# New to the sport.



## apainter (Jul 1, 2008)

Hey everyone just wanted to get a little feedback. Finally ready to set the rifle aside for awhile. I just bought my first bow last week. Been wanting to bow hunt since i was a little kid and just never had the money. Bought a Browning Myst HC from my neighbor for 350. Its never been used they sent him the wrong bow and he just hung on to it once he got the right one. It seems pretty nice and i really enjoy shooting it. Any body know much about this bow. And also i need to figure out what size arrows i should be shooting. how do you determine that. Love to hear back from some of you on the question or just any advice. thanks.


----------



## HillCountryBasser (Aug 26, 2008)

What is the draw weight and draw length on the bow? See this link to the BPS site...has a little chart on the page that might help...

http://www.basspro.com/webapp/wcs/s...1_47931_450002001_450000000_450002000_450-2-1


----------



## 2GOOD (Mar 16, 2008)

Wow, you sound like me last year as I went thru the same senario. I would say go to your local bowshop and have them hook you up. You are probably going to have to get your arrows cut to your length so you may as well go to a shop and let them measure and make them for you. Also, they can make sure your draw length is correct and they will answer any other questions you may have. Don't know much about your bow but learn to shoot it well. Believe me, there is no greater rush then having a buck at about 20 yards and letting an arrow fly.


----------



## Chunky (Oct 15, 2006)

Welcome to the sport. The guys above are right. The first thing you need to do is make sure that bow fits you. Bows are not..one size fits all. I also think it would be worth your time to go to a shop and let them help you. Plus this time of year they are ususally slow and have plenty of time. If you wait until mid summer on, things get kind of hectic in the shops.

Plus, once set up, you may want to check out some of the local 3-D tournys, a very fun way to practice and get better.


----------



## El Cazador (Mar 4, 2005)

It does have an adj. draw length so it should work for you. Looks like a nice bow. Was it rigged with the extras?

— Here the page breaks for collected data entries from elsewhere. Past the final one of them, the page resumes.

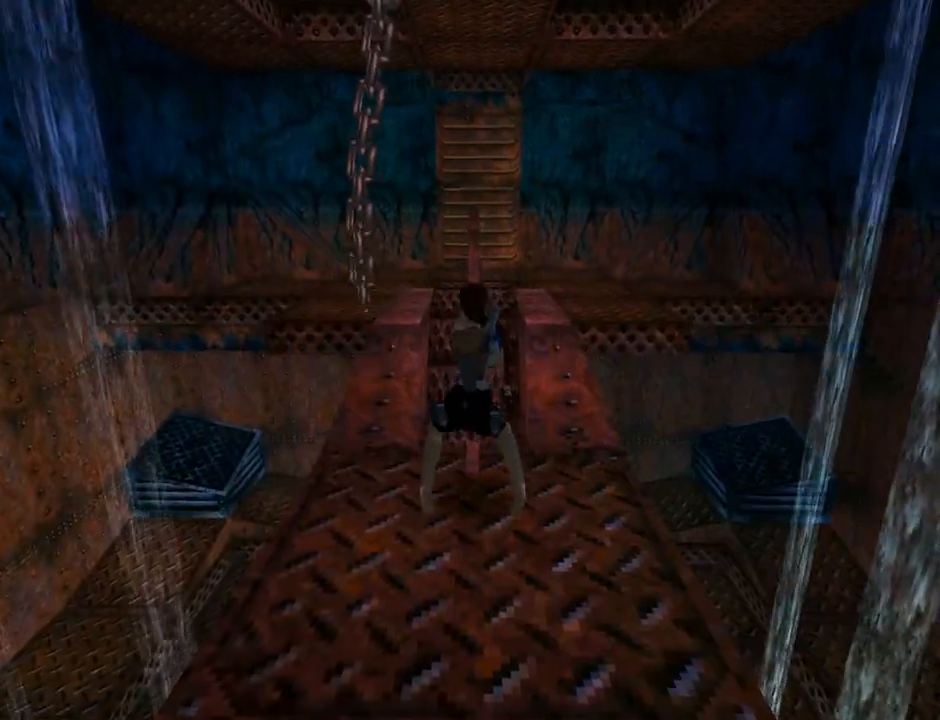
{"buttons": ["CROSS"], "left_stick": "center", "events": []}
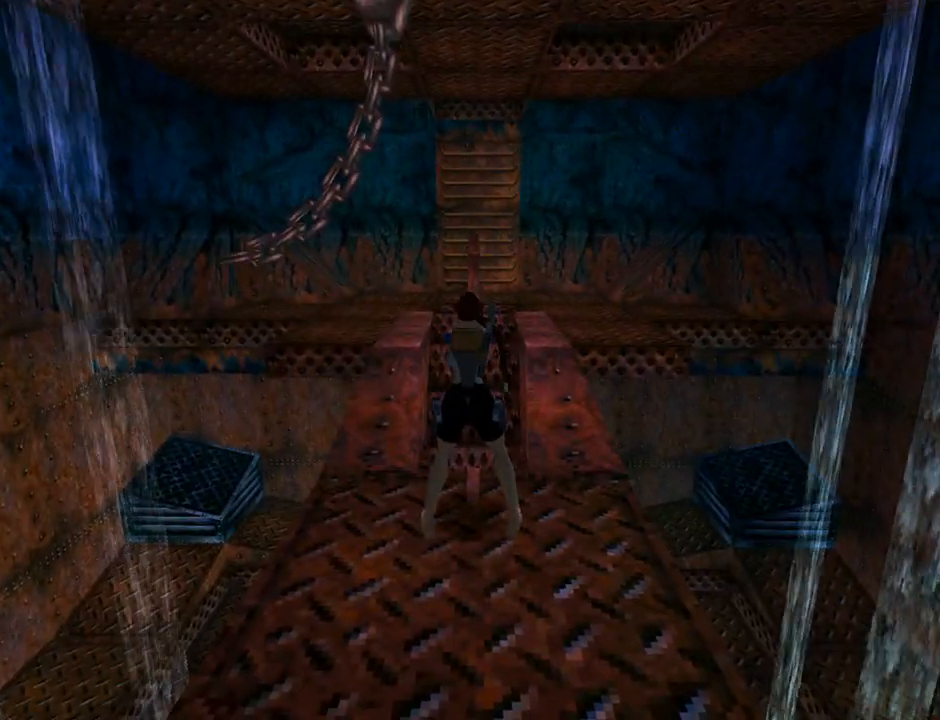
{"buttons": ["CROSS"], "left_stick": "center", "events": []}
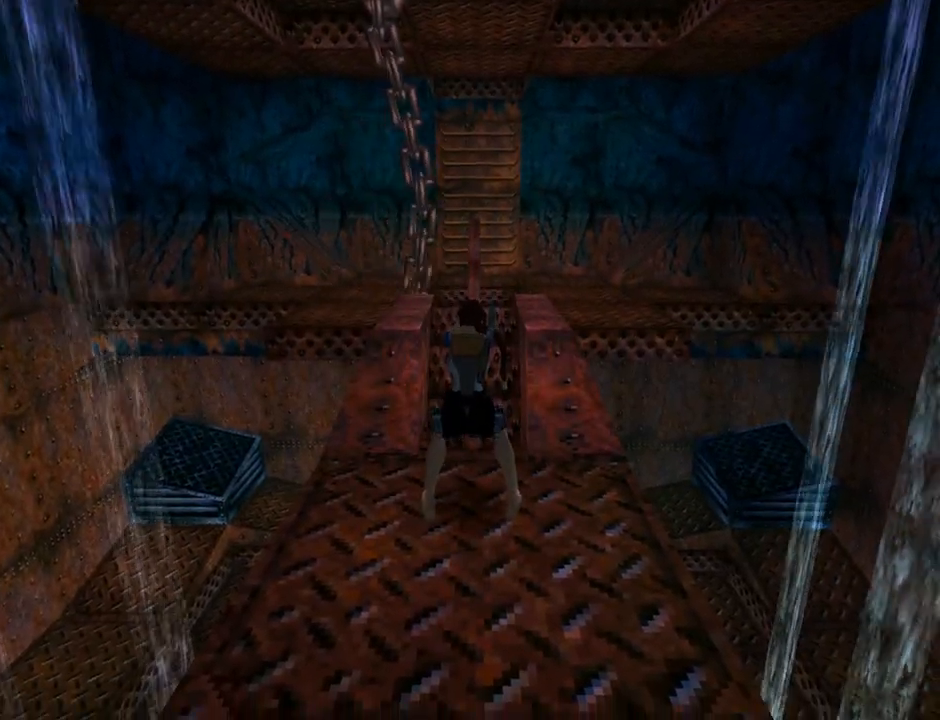
{"buttons": ["CROSS"], "left_stick": "center", "events": []}
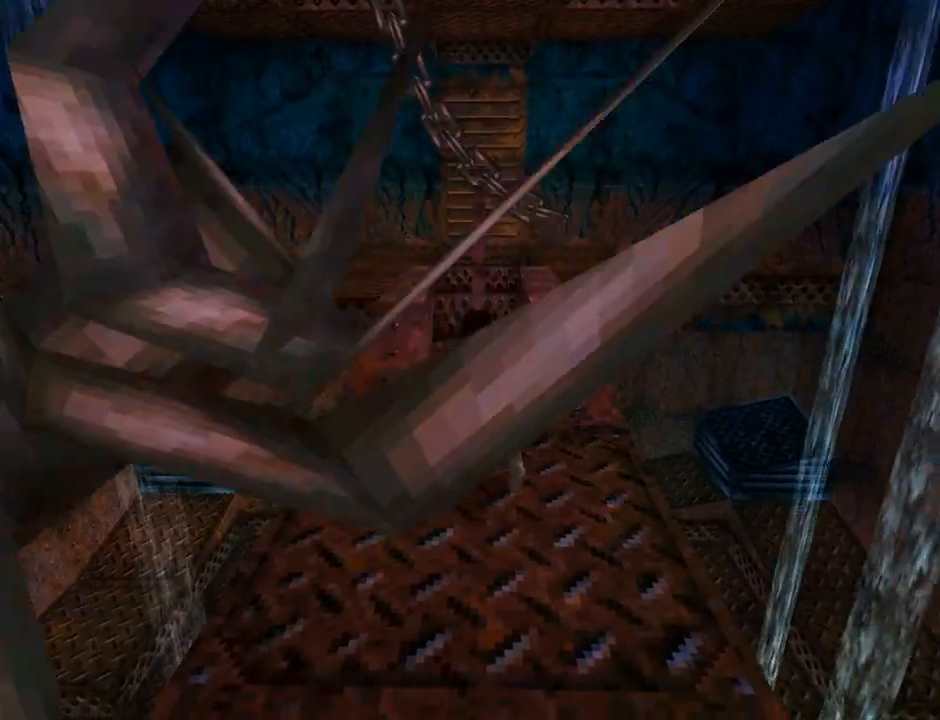
{"buttons": ["CROSS"], "left_stick": "center", "events": []}
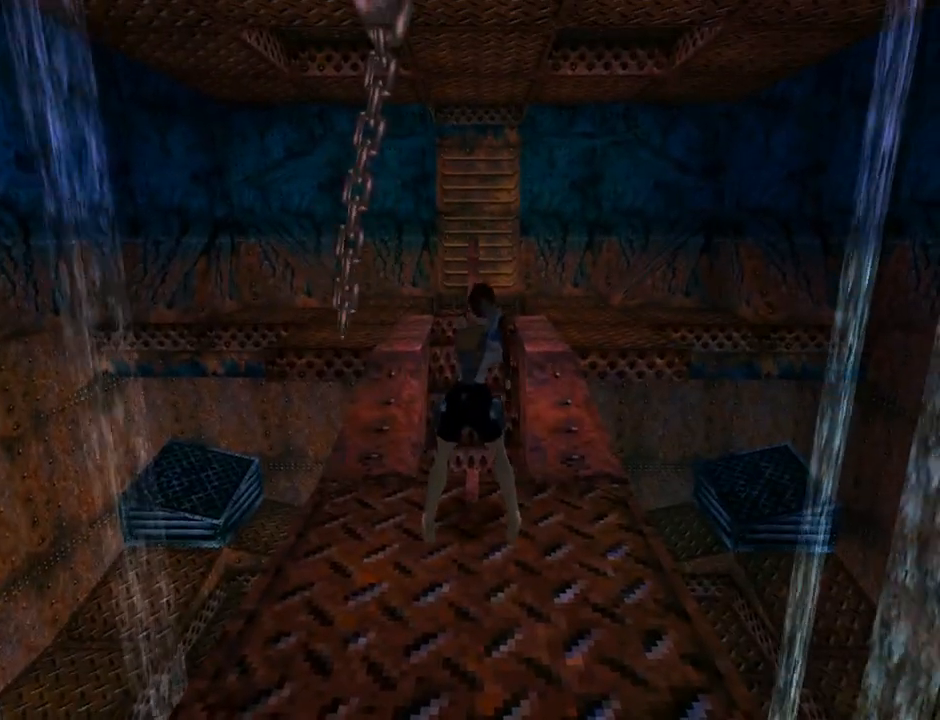
{"buttons": ["CROSS"], "left_stick": "center", "events": []}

http://www.huntersfriend.com/2007-Browning-Myst/browning-myst-compound-bow-discount.htm


----------



## apainter (Jul 1, 2008)

Thanks for all your responses. To the last question yes it was already rigged with everything ready to go. My neighbor said he spent about 175 in everything extra on it so that made me think even better deal. And to all else i'm going to take your advice. I live in crosby and have heard pretty good things about the bow shop over in dayton. i think its called triple edge or something like that. Know anything about these guys. But soon as i get some time off from work i'll be heading that way. Did shoot decect last night though. was shooting a beer can at about 30 yards with some crappy arrows which are way too long. can't wait to get the right stuff and hopefully see even more improvement. thanks again.


----------



## Soapeddler (Jun 18, 2006)

I shot some brownings at Sportsmans Warehouse before I bought my first bow - used off Craigslist. I really liked them. Very smooth and quiet.

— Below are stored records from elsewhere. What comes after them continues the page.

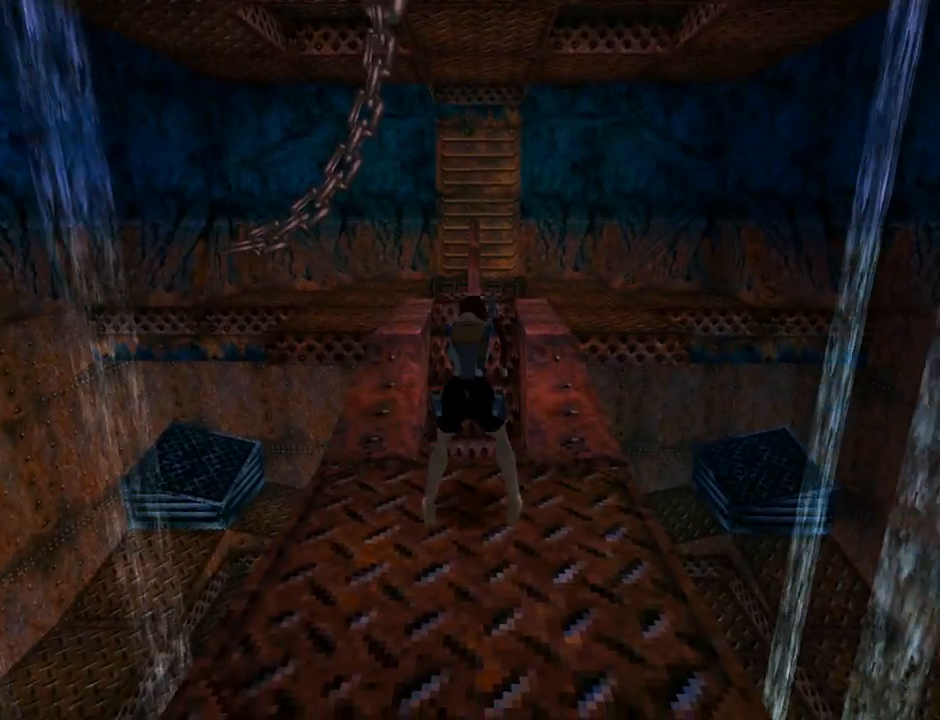
{"buttons": ["CROSS"], "left_stick": "center", "events": []}
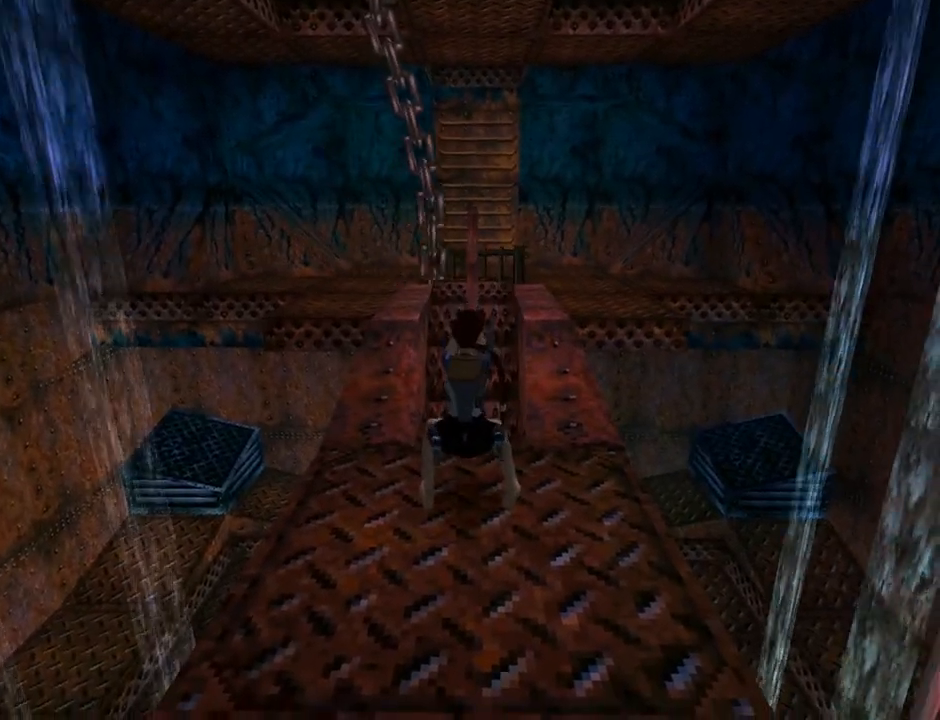
{"buttons": ["CROSS"], "left_stick": "center", "events": []}
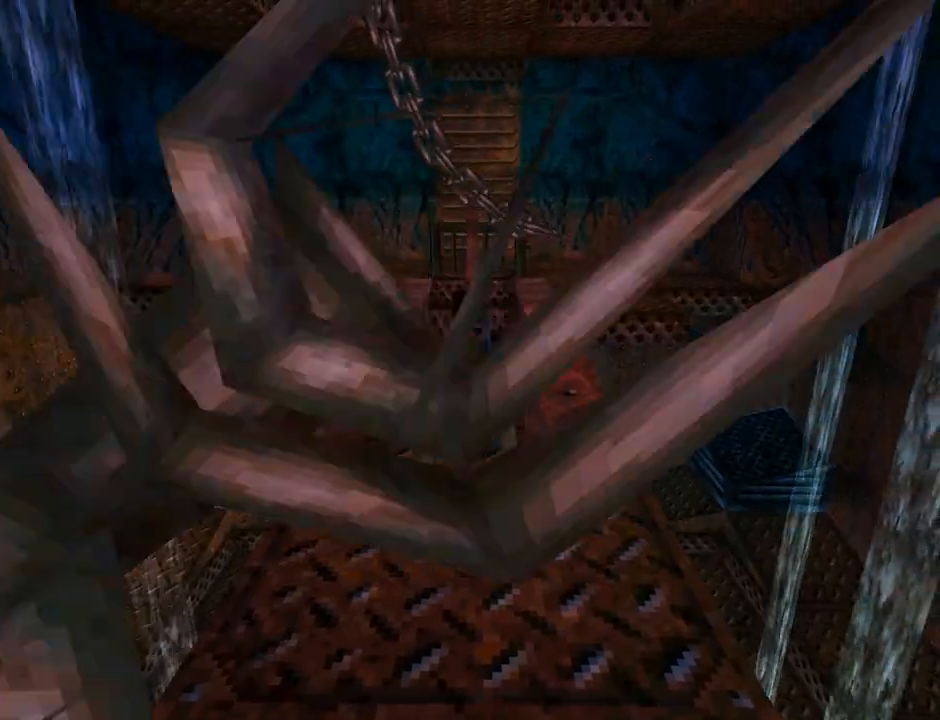
{"buttons": ["CROSS"], "left_stick": "center", "events": []}
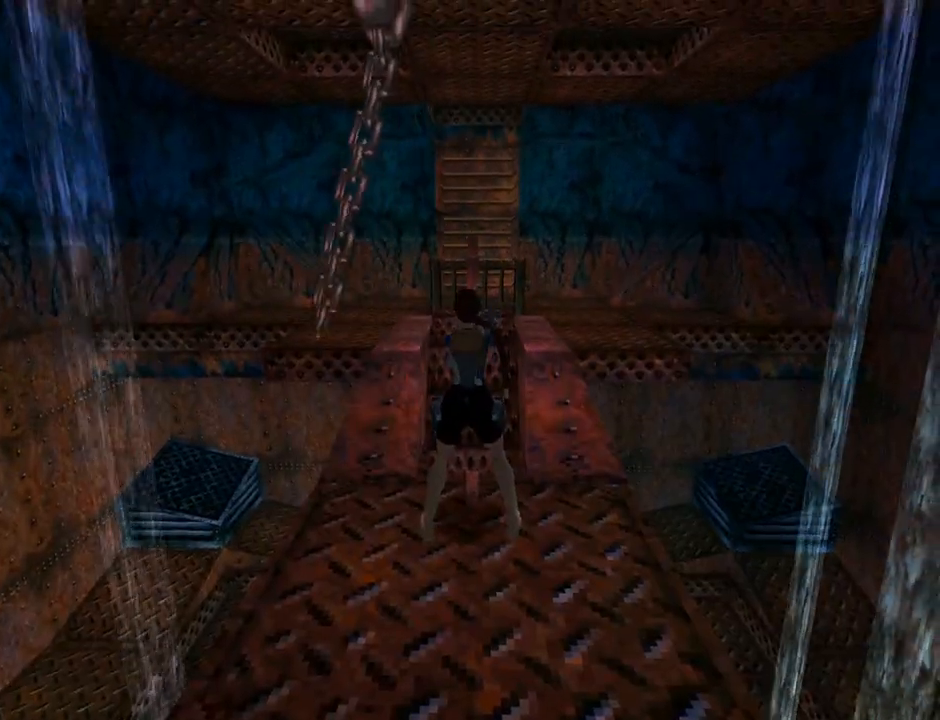
{"buttons": ["CROSS"], "left_stick": "center", "events": []}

As mentioned above - take it to an local archery shop. They usually don't mind that you didn't buy the bow from them if you buy arrows and other accesories from them and have them tune the bow. They will get the bow squared away to your body sized, draw length, and also give you some instruction on anchor point, shooting technique, sighting in, etc.

Good luck and welcome to the addiction. Warning - your rifle will get jealous...


----------